* Job: Only lines with the string "CreationDate" are wanted. Pull them out of the data.

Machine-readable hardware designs
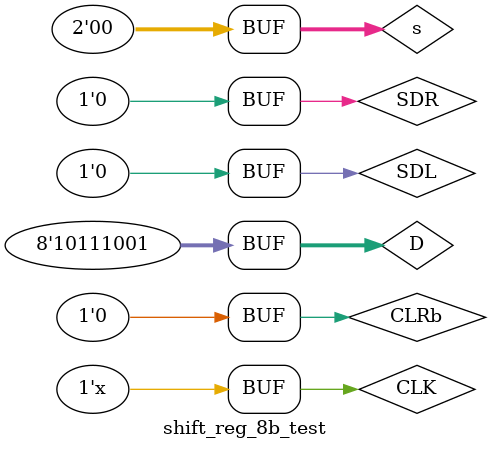
<source format=v>
`timescale 1ns / 1ps


module shift_reg_8b_test;

	// Inputs
	reg CLRb;
	reg [1:0] s;
	reg CLK;
	reg SDL;
	reg SDR;
	reg [7:0] D;

	// Outputs
	wire [7:0] Q;

	// Instantiate the Unit Under Test (UUT)
	shift_reg_8b uut (
		.CLRb(CLRb), 
		.s(s), 
		.CLK(CLK), 
		.SDL(SDL), 
		.SDR(SDR), 
		.D(D), 
		.Q(Q)
	);

	always #10 CLK = ~CLK;

	initial begin
		// Initialize Inputs
		CLRb = 0;
		s = 2'b00;
		CLK = 0;
		SDL = 0;
		SDR = 0;
		D = 8'b00000000;
		#100;
        
		CLRb = 0;
		s = 2'b11;
		D = 8'b10111001;
		#85;
		
		CLRb = 1;
		#115;
		
		s = 2'b10;
		#100;
		
		SDL = 1;
		#100;
		
		SDL = 0;
		s = 2'b01;
		#100;
		
		SDR = 1;
		#100;
		
		SDR = 0;
		s = 2'b00;
		#105;
		
		CLRb = 0;
		#100;
	end
      
endmodule


</source>
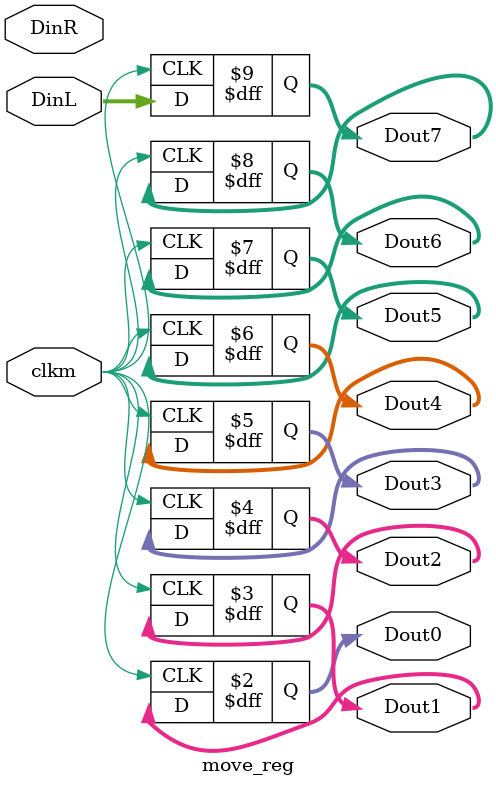
<source format=v>
module move_reg(clkm,DinR,DinL,Dout0,Dout1,Dout2,Dout3,Dout4,Dout5,Dout6,Dout7);
	input clkm;
	input [3:0]DinL,DinR;
	output reg[3:0]Dout0,Dout1,Dout2,Dout3,Dout4,Dout5,Dout6,Dout7;
	always @ (posedge clkm)begin
		Dout0 <= Dout1;
		Dout1 <= Dout2;
		Dout2 <= Dout3;
		Dout3 <= Dout4;
		Dout4 <= Dout5;
		Dout5 <= Dout6;
		Dout6 <= Dout7;
		Dout7 <= DinL;
	end
endmodule
</source>
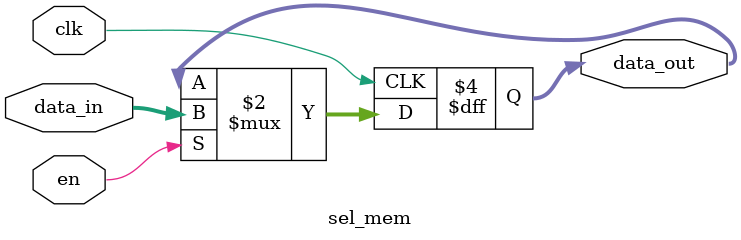
<source format=v>

module sel_mem (
   input wire        clk,
   input wire        en,
   input wire [3:0]  data_in,
   output reg [3:0]  data_out
);

   always @ (posedge clk) begin
      if (en)
         data_out <= data_in;
   end
   
endmodule
</source>
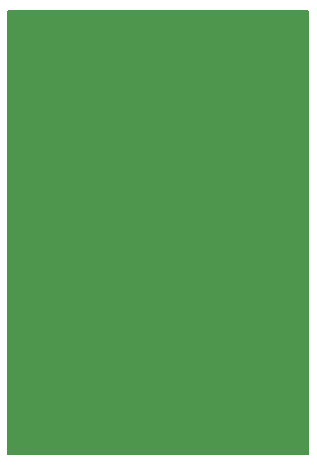
<source format=gbr>
G04 #@! TF.GenerationSoftware,KiCad,Pcbnew,(6.0.0-rc1-dev-205-gc0615c5ef)*
G04 #@! TF.CreationDate,2018-08-06T10:52:03+02:00*
G04 #@! TF.ProjectId,DIODECOVER01B,44494F4445434F5645523031422E6B69,REV*
G04 #@! TF.SameCoordinates,Original*
G04 #@! TF.FileFunction,Soldermask,Bot*
G04 #@! TF.FilePolarity,Negative*
%FSLAX46Y46*%
G04 Gerber Fmt 4.6, Leading zero omitted, Abs format (unit mm)*
G04 Created by KiCad (PCBNEW (6.0.0-rc1-dev-205-gc0615c5ef)) date 08/06/18 10:52:03*
%MOMM*%
%LPD*%
G01*
G04 APERTURE LIST*
%ADD10C,0.150000*%
%ADD11R,1.924000X1.924000*%
%ADD12C,5.400000*%
G04 APERTURE END LIST*
D10*
G36*
X5080000Y39370000D02*
X30480000Y39370000D01*
X30480000Y1905000D01*
X5080000Y1905000D01*
X5080000Y39370000D01*
G37*
X5080000Y39370000D02*
X30480000Y39370000D01*
X30480000Y1905000D01*
X5080000Y1905000D01*
X5080000Y39370000D01*
D11*
G04 #@! TO.C,J1*
X13335000Y3810000D03*
X10795000Y3810000D03*
X8255000Y3810000D03*
G04 #@! TD*
G04 #@! TO.C,J2*
X28575000Y9525000D03*
X28575000Y6985000D03*
X28575000Y4445000D03*
G04 #@! TD*
G04 #@! TO.C,J3*
X28575000Y32385000D03*
X28575000Y34925000D03*
X28575000Y37465000D03*
G04 #@! TD*
D12*
G04 #@! TO.C,D2*
X19050000Y19640000D03*
G04 #@! TD*
M02*

</source>
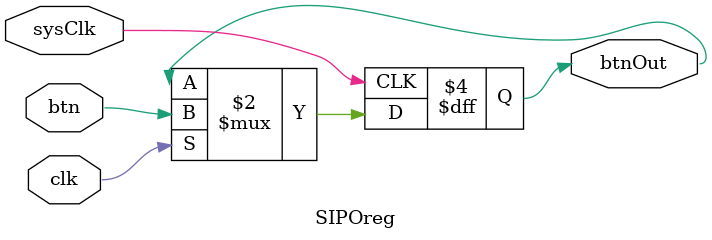
<source format=sv>
`timescale 1ns / 1ps
/* GOAL: Create a design that takes an input and pushes it to output when clocked.
 *
 * sysClk is the clock created from the Blackboard FPGA, and clk is a slow clock from a clock
 *      divider
 * btn is the input to push to btnOut
 *
 * Created by: MorphoCH22
 * Board used: RealDigital Blackboard (Xilinx XC7007S ZYNQ)
 */

module SIPOreg(
        input btn, sysClk, clk,
        output reg btnOut
    );
     
always @(posedge(sysClk)) begin
    if (clk)
        btnOut <= btn;
end 


endmodule

</source>
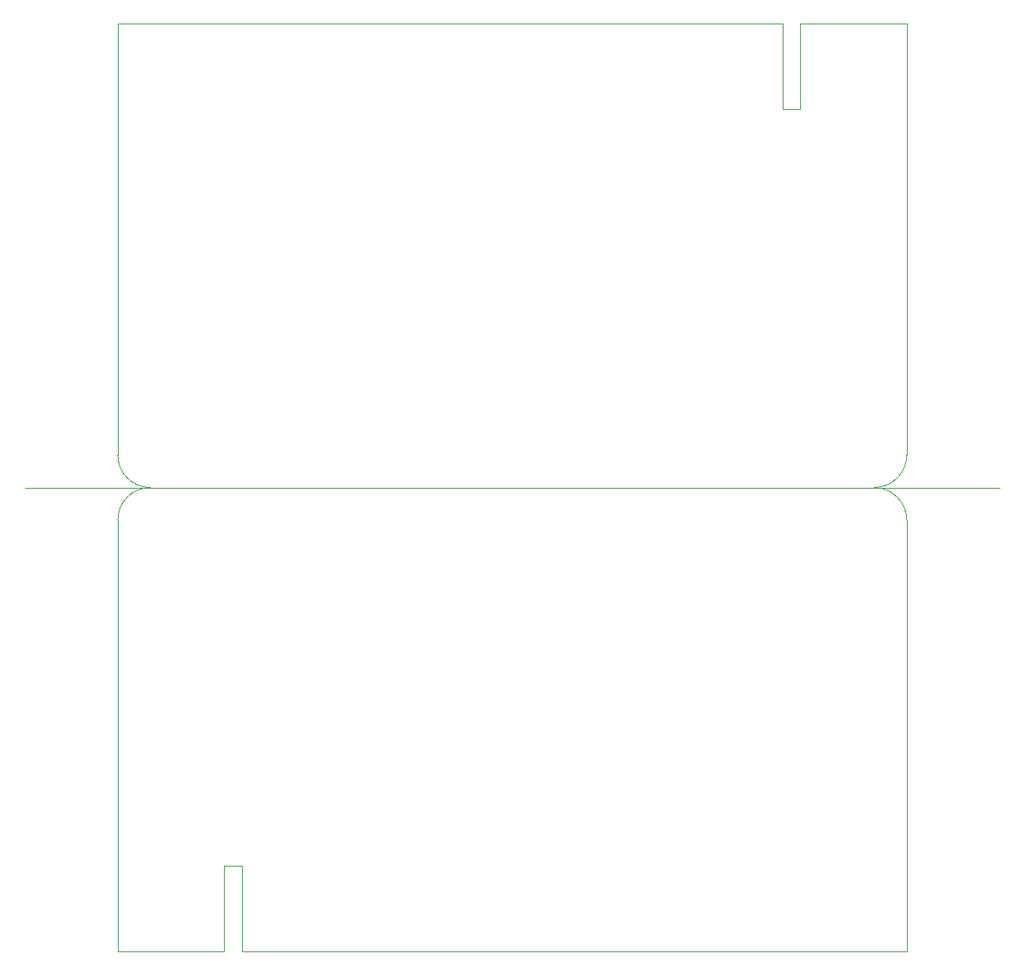
<source format=gm1>
G04 #@! TF.GenerationSoftware,KiCad,Pcbnew,(5.1.4)-1*
G04 #@! TF.CreationDate,2019-12-04T01:37:39+09:00*
G04 #@! TF.ProjectId,CAN_Dual_MDexpress,43414e5f-4475-4616-9c5f-4d4465787072,rev?*
G04 #@! TF.SameCoordinates,Original*
G04 #@! TF.FileFunction,Profile,NP*
%FSLAX46Y46*%
G04 Gerber Fmt 4.6, Leading zero omitted, Abs format (unit mm)*
G04 Created by KiCad (PCBNEW (5.1.4)-1) date 2019-12-04 01:37:39*
%MOMM*%
%LPD*%
G04 APERTURE LIST*
%ADD10C,0.050000*%
%ADD11C,0.120000*%
G04 APERTURE END LIST*
D10*
X133373000Y-135000000D02*
X205000000Y-135000000D01*
X120000000Y-135000000D02*
X131468000Y-135000000D01*
X120000000Y-35000000D02*
X191627000Y-35000000D01*
X191627000Y-44228000D02*
X191627000Y-35000000D01*
X123500000Y-85000000D02*
G75*
G02X120000000Y-81500000I0J3500000D01*
G01*
X120000000Y-81500000D02*
X120000000Y-35000000D01*
X205000000Y-81500000D02*
X205000000Y-35000000D01*
X205000000Y-81500000D02*
G75*
G02X201500000Y-85000000I-3500000J0D01*
G01*
X193532000Y-35000000D02*
X205000000Y-35000000D01*
X193532000Y-35000000D02*
X193532000Y-44228000D01*
X193532000Y-44228000D02*
X191627000Y-44228000D01*
D11*
X110000000Y-85000000D02*
X215000000Y-85000000D01*
D10*
X120000000Y-88500000D02*
G75*
G02X123500000Y-85000000I3500000J0D01*
G01*
X201500000Y-85000000D02*
G75*
G02X205000000Y-88500000I0J-3500000D01*
G01*
X133373000Y-125772000D02*
X133373000Y-135000000D01*
X131468000Y-125772000D02*
X133373000Y-125772000D01*
X131468000Y-135000000D02*
X131468000Y-125772000D01*
X120000000Y-88500000D02*
X120000000Y-135000000D01*
X205000000Y-88500000D02*
X205000000Y-135000000D01*
M02*

</source>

* Exercise solution:
G04 #@! TF.CreationDate,2018-08-06T10:52:03+02:00*
G04 #@! TF.CreationDate,2019-12-04T01:37:39+09:00*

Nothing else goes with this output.